- **Actions to take**:
(a) Translate this sentence from the ballet competition review below into French: "Avery Underwood with Issac Mueller reflected radiance and gallantry in the opening of the pas de deux."
(b) Carry on the ballet competition review below, picking up after its final sentence.

Exercise passage START

USA IBC -Round I, Session 8

18 Jun

Hard to believe this was just last Thursday, and we now have finished Round II with Round III to commence Tuesday.

Out of this Session, two Seniors advanced to Round II, and five Juniors, splitting a junior pair into one pass, one eliminated.

For the juniors, the couple from the Kirov School, Doyoon Kim, Korea, and Dulgunn Battsengel, Mongolia elected the Coppelia WeddingPas de deux, and also Cassidy Daves and Jorge Boza Caceres, USA and Cuba, junior and senior respectively. While Kim didn’t make the cut to Round II, my notes say very good, clean.

I note the same for two juniors in between, Rheya Shano and Joseph Markey, i.e.clean, both taking on the variations from Coppelia, with the added note that Markey is very tall. For Daves and Caceres, besides the description of clean went “jumping for joy,” clearly referring to Caceres.

For one senior who shall remain nameless, my notes say “funny shoulders but clean,”. Her rendition drew raucous comments from balletic cognoscenti, and it was peculiar to see Esmeralda with this forward jerk, a hard sell if there ever was one.

It proved quite a contrast to the perky, flirtatious Esmeralda rendition given by Veronica Atienza, a senior from the Philippines, who kept her rendition this side of solicitation.

Alexandra Manuel who essayed a Paquita variation in the first half of the program, followed her initial impression with Flames of Paris as did Joseph Markey, with Rheya Shano in between dancing a Paquita variation, apparently a freer of the two frequently chosen.

USA IBC Round I, Session 7

17 Jun

In this seventh Session, a junior couple from Colorado made the cut with a tender rendering of the Coppelia pas de deux, two USA senior women, and a Cuban male senior, plus the Chinese couple dancing a moving Giselle pas de deux, Act II.

Avery Underwood with Issac Mueller reflected radiance and gallantry in the opening of the pas de deux. Mueller’s variation was executed with clarity of line, proportion and free of exaggeration and tricks, while Underwood’s variation with its hops on pointe looked like child’s play.

Katherine Barkman, partnered by Joseph Phillips gave the matinee audience a fully rounded Don Quixote pas de deux, with a sustained balance during the opening, followed by Chisako Olga, a principal with Cincinnati Ballet, delivering the variation with energy, assurance and flourishes. Jorge Barani’s interpretation of the male variation took its cue from the bull ring and the matador.

Exercise passage END
Extracted material START

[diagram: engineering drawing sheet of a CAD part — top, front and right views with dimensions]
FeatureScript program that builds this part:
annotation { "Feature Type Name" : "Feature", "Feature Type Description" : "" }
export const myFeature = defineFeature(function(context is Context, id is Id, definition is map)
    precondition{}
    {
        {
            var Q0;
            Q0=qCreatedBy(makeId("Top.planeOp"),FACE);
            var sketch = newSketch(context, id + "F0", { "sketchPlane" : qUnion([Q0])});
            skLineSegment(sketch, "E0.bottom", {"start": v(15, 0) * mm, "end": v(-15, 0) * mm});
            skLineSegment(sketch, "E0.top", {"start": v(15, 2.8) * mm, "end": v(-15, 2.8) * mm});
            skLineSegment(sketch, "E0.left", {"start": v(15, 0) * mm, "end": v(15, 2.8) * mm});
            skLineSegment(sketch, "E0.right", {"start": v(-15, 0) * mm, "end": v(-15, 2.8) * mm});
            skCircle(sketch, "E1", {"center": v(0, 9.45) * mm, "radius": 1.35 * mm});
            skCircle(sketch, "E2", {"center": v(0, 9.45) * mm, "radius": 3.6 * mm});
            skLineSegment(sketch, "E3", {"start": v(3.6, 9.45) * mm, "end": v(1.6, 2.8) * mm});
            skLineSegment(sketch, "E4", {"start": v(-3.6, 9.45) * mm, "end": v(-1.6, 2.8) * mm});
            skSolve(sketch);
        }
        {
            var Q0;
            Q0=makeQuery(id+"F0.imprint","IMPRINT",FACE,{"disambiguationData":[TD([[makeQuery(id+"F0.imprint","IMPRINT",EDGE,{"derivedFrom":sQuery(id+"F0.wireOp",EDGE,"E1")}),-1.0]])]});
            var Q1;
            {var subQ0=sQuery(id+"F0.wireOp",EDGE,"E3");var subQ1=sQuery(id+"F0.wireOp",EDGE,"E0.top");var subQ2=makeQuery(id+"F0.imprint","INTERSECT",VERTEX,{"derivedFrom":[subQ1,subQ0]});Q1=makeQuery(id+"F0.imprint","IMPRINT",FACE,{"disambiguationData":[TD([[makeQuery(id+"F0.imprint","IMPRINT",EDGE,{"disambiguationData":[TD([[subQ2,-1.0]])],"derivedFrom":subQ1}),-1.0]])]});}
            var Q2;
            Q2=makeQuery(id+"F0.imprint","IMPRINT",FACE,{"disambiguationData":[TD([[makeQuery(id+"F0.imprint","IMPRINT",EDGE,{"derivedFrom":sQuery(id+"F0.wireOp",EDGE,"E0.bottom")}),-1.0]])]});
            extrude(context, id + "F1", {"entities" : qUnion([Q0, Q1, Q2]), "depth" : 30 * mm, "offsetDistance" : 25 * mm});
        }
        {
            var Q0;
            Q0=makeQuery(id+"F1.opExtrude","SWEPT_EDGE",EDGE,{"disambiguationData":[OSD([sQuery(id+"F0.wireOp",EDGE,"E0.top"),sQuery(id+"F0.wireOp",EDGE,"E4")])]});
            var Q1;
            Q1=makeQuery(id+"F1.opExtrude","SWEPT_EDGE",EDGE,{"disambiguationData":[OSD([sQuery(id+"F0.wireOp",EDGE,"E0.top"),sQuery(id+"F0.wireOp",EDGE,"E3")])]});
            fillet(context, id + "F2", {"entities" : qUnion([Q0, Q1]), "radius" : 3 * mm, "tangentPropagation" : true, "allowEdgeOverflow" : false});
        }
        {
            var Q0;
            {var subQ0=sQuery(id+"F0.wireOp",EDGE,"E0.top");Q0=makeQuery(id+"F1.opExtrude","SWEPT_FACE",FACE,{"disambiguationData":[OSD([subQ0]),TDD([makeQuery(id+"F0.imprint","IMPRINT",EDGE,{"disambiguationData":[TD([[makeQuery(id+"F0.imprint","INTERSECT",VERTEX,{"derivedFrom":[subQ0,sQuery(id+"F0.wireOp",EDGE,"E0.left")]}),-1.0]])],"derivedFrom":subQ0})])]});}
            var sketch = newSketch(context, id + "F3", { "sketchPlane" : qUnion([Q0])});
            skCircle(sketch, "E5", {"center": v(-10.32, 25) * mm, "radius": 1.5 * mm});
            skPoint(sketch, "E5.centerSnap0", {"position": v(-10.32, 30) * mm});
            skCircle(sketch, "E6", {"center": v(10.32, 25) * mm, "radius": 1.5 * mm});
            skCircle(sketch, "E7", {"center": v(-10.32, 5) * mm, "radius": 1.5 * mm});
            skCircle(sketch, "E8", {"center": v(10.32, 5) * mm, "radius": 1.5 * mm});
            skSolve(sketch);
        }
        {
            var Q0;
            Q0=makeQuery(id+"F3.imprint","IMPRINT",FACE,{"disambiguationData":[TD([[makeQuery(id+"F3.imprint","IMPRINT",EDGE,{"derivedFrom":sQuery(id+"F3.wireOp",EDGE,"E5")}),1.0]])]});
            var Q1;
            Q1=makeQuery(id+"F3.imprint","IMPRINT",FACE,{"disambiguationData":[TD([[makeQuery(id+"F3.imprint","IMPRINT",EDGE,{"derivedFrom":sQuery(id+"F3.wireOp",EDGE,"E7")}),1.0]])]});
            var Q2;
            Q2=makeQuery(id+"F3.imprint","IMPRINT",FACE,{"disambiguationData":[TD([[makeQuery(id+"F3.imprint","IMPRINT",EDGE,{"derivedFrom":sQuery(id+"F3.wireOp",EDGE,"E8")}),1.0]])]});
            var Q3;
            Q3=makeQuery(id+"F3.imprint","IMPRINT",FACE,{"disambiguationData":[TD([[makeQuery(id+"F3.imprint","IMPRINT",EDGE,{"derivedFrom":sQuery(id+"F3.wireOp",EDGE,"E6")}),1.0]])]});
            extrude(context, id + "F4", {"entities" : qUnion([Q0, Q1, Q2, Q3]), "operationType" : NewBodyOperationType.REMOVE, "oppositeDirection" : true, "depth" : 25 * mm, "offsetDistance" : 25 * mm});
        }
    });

Extracted material END

- **Answers**:
(a) Avery Underwood, avec Issac Mueller, a reflété l'éclat et la galanterie dans l'ouverture du pas de deux.

(b)
The two contestants from China, Qui Yunting and Wu Sicong, brought the audience into the world of the Wilis in their rendition of the Giselle pas de deux from Act II.

USA IBC Round I, Session 6

17 Jun

The 6th Session yielded two juniors and three seniors for Round II, the latter including a couple. The two juniors were US contestants Harold Mendez and Julia Rust. Both elected variations from Paquita for their first presentation. For the second choice, Mendez chose Flames of Paris and Rust the wedding variation from Coppelia. My notes say that Mendez is small, exact, with the head and torso initiating the movement, and Rust was noted as quite pure.

Two Korean seniors, Seobin Lee and Sangmin Lee, students at the Korea National University of Arts, essayed Don Quixote pas de deux with bravura, extra turns, quite secure and excellent jetes.

The sole contestant from the United Kingdom, Albion Gjorflaku, chose his solos to display ballon, sense of direction and ability to move, first a solo from La Sylphide and for the second, the god Vayu variation from Talisman, his renditions making the cut.

17 Jun

ROUND I, Session 5

Opening this matinee performance was the junior competitor from Armenia, Raznik Marukyan, and his choice was the male variation of Flames of Paris to which he brought his height and passionate projection, despite some flubs. The quality of belief made you believe he was urging comrades “to the barricades.”

The junior from Brazil who made the cut was Carolyne Galvan, dancing the woman’s variation from Coppelia.

This was the session when Ariel Breitman danced a very correct Don Quixote pas de deux with non-competing dancer Gabriela Lukasik. Despite its correctness, the male aplomb was such that it prevented Breitman advancing to Round II.